* Assignment *
From the data below, repeat exactly the lines from the line with "Білогородка: історія, населення, цікаві" to the line with "Декабрь 2012", both included.

[Extracted page text data]
▽

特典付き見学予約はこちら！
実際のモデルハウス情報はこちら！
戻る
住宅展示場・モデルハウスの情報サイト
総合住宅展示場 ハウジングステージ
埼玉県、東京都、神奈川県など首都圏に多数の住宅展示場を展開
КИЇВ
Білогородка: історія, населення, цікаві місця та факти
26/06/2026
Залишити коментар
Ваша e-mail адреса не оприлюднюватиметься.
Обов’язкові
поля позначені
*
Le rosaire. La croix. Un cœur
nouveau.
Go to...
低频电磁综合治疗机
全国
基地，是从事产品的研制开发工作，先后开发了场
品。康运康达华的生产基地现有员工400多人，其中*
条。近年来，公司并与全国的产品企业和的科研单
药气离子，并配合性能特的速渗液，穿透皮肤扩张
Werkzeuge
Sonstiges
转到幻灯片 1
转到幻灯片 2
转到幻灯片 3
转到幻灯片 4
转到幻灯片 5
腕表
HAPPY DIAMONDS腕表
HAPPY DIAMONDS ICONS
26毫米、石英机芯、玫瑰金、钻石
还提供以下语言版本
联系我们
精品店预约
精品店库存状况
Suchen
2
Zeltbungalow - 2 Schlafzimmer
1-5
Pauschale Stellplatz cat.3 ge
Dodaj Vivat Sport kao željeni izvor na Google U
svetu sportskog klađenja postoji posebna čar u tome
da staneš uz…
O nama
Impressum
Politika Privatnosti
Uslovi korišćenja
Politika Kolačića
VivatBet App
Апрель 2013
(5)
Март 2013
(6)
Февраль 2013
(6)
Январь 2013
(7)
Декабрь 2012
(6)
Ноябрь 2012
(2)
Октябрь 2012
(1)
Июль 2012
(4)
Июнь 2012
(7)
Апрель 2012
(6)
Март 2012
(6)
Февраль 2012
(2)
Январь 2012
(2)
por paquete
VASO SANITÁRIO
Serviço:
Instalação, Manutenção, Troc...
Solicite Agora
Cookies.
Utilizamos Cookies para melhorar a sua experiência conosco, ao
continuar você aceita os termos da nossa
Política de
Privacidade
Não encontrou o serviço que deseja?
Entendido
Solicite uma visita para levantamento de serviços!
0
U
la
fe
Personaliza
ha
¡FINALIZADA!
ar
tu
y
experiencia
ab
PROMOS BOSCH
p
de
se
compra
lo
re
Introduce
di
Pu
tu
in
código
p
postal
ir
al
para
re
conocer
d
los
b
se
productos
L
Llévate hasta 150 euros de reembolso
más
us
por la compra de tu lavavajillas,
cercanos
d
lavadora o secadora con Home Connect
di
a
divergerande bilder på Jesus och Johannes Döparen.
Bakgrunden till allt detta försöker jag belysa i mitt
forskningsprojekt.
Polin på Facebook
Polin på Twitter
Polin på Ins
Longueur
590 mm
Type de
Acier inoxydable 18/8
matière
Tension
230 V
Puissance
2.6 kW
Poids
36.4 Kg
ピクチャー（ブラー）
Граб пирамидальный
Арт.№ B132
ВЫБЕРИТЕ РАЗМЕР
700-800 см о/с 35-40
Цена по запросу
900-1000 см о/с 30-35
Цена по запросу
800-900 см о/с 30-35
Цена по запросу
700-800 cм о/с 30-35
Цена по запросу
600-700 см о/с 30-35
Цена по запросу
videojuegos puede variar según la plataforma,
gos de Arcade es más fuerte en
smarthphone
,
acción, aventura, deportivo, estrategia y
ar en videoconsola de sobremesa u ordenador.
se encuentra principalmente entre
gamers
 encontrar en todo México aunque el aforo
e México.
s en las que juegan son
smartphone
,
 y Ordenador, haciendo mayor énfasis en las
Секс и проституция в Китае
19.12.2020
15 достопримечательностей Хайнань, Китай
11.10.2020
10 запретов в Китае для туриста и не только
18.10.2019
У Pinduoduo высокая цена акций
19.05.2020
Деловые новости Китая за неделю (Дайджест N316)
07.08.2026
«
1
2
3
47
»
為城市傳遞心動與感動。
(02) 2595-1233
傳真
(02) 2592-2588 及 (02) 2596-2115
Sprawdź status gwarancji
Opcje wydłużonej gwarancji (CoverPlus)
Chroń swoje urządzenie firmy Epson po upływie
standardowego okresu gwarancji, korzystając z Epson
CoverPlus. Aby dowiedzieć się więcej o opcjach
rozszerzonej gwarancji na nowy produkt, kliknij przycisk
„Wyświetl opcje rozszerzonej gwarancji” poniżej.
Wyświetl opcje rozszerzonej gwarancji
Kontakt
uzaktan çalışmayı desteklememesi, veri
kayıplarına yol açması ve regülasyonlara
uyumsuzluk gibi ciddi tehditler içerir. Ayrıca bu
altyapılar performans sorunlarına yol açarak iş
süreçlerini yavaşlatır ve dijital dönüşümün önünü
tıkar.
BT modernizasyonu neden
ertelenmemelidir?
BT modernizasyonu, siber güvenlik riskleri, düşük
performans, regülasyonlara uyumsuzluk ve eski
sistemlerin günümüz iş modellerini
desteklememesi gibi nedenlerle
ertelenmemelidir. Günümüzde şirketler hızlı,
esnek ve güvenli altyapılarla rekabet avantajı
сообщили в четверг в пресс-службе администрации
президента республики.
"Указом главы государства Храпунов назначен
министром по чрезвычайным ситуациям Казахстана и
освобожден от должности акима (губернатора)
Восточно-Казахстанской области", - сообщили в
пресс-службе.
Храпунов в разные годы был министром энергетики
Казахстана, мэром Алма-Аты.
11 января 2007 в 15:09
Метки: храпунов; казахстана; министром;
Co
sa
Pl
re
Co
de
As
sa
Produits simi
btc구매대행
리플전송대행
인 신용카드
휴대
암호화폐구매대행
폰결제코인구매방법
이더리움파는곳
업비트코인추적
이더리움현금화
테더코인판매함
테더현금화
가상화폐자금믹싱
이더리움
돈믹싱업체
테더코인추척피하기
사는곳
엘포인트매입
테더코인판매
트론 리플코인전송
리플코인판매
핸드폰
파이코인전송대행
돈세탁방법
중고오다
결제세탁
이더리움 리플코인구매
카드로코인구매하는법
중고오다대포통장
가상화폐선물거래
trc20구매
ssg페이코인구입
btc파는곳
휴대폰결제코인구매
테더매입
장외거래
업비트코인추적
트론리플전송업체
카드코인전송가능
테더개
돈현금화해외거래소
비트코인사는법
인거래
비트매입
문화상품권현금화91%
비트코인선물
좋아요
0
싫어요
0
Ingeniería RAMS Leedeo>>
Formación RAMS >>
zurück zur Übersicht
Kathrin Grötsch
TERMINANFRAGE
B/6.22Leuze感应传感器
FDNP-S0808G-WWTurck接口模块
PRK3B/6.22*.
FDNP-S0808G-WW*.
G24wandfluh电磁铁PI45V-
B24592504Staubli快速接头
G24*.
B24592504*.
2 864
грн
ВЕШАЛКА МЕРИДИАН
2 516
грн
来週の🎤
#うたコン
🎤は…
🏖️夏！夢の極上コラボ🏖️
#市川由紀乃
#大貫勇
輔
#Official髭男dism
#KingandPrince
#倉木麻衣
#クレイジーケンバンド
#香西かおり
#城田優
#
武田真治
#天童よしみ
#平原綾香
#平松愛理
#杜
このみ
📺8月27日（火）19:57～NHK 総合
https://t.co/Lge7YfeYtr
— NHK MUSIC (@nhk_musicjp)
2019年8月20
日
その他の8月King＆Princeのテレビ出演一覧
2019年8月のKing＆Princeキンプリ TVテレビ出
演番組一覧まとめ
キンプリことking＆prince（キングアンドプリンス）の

△

* Result for this task *
Білогородка: історія, населення, цікаві місця та факти
26/06/2026
Залишити коментар
Ваша e-mail адреса не оприлюднюватиметься.
Обов’язкові
поля позначені
*
Le rosaire. La croix. Un cœur
nouveau.
Go to...
低频电磁综合治疗机
全国
基地，是从事产品的研制开发工作，先后开发了场
品。康运康达华的生产基地现有员工400多人，其中*
条。近年来，公司并与全国的产品企业和的科研单
药气离子，并配合性能特的速渗液，穿透皮肤扩张
Werkzeuge
Sonstiges
转到幻灯片 1
转到幻灯片 2
转到幻灯片 3
转到幻灯片 4
转到幻灯片 5
腕表
HAPPY DIAMONDS腕表
HAPPY DIAMONDS ICONS
26毫米、石英机芯、玫瑰金、钻石
还提供以下语言版本
联系我们
精品店预约
精品店库存状况
Suchen
2
Zeltbungalow - 2 Schlafzimmer
1-5
Pauschale Stellplatz cat.3 ge
Dodaj Vivat Sport kao željeni izvor na Google U
svetu sportskog klađenja postoji posebna čar u tome
da staneš uz…
O nama
Impressum
Politika Privatnosti
Uslovi korišćenja
Politika Kolačića
VivatBet App
Апрель 2013
(5)
Март 2013
(6)
Февраль 2013
(6)
Январь 2013
(7)
Декабрь 2012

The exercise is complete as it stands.